= Eric Longden =

Eric Longden was a British cyclecar brand manufactured from 1920 to 1927, originally by the Australian racing driver Eric Longden, and from 1922 by the Air Navigation and Engineering Company from Addlestone (Surrey). ANEC also built the Blériot-Whippet.

In 1922 there were four models: The 8 hp and 10 hp both had V2 engines. The 8 hp was side-valved and had a 1.0 litre displacement, while the 10 hp had overhead valves and a 1.1 litre displacement. There were also two side-valve four-cylinder models, the 9 hp, with a 1.1 litre displacement and the 11 hp with 1.3 litre displacement. Both four-cylinder versions had a wheelbase of 2489 mm.

During 1923, the 11 hp changed to a slightly smaller engine of 1.25 litres and an extended 2540 mm wheelbase. From 1924 onwards, this was the only model offered.

• Problems to solve:
a: Answer these questions using the Eric Longden article:
(i) Which company built the cars starting in 1922?
(ii) What was the displacement of the 10 hp model?
(iii) What wheelbase did the 11 hp have after the 1923 change?
b: Resume the Eric Longden article right after its last sentence and keep writing it.
The material after this point is separate from the Eric Longden article.

• Provided material:

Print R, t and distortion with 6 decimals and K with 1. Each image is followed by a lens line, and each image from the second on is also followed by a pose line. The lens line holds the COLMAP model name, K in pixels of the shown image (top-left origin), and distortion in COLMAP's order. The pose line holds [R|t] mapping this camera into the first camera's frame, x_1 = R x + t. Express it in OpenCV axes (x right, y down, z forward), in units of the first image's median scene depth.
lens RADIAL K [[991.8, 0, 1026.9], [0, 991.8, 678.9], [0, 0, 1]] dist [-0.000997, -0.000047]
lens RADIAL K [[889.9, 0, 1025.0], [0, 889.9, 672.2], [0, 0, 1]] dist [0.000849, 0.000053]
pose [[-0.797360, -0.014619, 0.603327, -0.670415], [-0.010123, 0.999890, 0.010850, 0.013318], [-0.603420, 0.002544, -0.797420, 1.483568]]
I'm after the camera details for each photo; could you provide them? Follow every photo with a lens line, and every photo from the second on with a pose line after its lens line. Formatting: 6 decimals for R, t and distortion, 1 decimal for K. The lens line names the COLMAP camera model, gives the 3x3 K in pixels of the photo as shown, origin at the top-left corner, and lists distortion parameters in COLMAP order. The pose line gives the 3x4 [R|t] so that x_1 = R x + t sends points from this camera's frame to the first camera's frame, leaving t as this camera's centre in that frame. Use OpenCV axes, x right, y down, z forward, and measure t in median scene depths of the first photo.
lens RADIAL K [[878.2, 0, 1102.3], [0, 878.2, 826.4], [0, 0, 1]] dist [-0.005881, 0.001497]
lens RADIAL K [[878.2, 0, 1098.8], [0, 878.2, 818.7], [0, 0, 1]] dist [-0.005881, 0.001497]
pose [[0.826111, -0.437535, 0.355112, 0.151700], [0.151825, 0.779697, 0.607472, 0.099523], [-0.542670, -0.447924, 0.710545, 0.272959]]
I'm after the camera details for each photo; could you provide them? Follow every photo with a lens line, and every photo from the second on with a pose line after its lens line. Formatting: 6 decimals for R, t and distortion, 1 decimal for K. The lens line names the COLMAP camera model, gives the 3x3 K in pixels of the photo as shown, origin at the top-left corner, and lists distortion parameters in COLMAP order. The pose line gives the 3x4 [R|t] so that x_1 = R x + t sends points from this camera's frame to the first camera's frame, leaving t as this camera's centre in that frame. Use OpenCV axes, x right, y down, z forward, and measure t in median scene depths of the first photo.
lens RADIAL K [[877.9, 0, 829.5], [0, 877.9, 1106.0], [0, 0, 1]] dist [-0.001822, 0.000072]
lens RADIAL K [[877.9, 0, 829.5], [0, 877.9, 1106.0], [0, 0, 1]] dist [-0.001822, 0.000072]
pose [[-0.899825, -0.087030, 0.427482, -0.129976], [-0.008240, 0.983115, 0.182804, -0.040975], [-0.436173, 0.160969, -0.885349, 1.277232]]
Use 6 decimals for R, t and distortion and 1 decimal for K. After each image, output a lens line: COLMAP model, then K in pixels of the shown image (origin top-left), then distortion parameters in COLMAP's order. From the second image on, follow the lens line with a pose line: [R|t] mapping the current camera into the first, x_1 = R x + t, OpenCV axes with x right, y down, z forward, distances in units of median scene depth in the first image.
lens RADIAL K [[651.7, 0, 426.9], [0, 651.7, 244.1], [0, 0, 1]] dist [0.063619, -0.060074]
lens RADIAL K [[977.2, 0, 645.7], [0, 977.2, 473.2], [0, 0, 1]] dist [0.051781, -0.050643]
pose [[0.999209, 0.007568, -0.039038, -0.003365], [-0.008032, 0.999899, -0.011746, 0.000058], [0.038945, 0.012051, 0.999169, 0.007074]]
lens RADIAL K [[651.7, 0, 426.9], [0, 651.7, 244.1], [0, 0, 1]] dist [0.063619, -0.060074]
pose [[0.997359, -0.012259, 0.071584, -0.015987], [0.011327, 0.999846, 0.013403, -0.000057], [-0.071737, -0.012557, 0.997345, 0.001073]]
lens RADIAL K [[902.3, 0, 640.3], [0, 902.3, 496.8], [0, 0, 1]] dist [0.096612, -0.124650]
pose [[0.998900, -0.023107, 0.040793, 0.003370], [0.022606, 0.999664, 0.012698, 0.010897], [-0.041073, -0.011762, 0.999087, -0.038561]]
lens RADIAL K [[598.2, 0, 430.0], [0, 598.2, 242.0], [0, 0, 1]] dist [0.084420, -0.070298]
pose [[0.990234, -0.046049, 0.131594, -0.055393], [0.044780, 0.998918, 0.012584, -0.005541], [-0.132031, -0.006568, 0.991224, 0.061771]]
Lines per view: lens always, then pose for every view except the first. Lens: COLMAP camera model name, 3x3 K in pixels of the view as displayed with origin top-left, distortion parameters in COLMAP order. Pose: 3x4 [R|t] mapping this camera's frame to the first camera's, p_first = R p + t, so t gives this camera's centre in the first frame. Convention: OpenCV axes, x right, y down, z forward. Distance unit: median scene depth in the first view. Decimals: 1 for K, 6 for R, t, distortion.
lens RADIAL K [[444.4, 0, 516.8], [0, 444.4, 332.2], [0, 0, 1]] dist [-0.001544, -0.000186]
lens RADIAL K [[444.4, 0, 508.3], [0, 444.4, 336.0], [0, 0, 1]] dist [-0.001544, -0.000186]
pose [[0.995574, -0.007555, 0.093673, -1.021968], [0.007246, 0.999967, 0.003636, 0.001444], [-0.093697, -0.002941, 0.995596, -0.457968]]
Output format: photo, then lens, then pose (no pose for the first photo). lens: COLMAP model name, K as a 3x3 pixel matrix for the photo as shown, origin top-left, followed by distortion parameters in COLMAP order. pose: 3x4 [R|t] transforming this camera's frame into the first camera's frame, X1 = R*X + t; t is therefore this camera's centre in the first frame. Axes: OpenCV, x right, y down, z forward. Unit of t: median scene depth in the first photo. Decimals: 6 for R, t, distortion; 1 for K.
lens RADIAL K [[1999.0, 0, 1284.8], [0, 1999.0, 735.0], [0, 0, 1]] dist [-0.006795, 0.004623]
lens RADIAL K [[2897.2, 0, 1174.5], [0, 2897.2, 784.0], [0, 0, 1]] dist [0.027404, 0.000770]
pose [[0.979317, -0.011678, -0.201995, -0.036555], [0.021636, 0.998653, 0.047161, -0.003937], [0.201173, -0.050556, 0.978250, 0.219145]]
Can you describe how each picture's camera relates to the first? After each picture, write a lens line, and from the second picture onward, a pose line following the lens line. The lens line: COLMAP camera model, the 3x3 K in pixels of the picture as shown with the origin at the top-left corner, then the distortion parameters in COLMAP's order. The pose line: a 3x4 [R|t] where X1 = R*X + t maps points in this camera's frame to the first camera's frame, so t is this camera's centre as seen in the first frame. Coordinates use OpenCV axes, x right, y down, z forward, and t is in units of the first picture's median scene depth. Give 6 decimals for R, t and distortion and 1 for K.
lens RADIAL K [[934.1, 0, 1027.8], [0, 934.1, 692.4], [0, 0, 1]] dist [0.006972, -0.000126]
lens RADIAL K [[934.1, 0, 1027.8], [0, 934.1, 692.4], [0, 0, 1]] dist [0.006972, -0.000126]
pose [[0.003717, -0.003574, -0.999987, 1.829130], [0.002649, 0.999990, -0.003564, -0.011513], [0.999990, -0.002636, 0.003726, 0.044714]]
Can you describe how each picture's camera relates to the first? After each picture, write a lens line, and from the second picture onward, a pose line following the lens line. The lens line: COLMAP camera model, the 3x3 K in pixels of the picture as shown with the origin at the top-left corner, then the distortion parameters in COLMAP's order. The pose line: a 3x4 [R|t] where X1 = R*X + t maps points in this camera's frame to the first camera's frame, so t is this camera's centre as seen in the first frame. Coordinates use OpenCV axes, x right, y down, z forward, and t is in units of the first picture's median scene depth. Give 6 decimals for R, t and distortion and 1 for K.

• Results of the tasks:
a:
(i) The Air Navigation and Engineering Company, from Addlestone (Surrey)
(ii) 1.1 liters
(iii) 2540 mm

b:
== Models ==

| Model | Period | Cylinders | Capacity | Wheelbase |
|---|---|---|---|---|
| 8 hp | 1922 | 2 V | 974 cm^{3} |  |
| 9 hp | 1922–1923 | 4 Inline | 1074 cm^{3} | 2489 mm |
| 10 hp | 1922 | 2 V | 1081 cm^{3} |  |
| 11 hp | 1922–1923 | 4 Inline | 1320 cm^{3} | 2489 mm |
| 11 hp | 1923–1927 | 4 Inline | 1261 cm^{3} | 2540 mm |

== Literature ==
- David Culshaw, Peter Horrobin: The Complete Catalogue of British Cars 1895–1975. Veloce Publishing PLC, Dorchester 1997, ISBN 1-874105-93-6.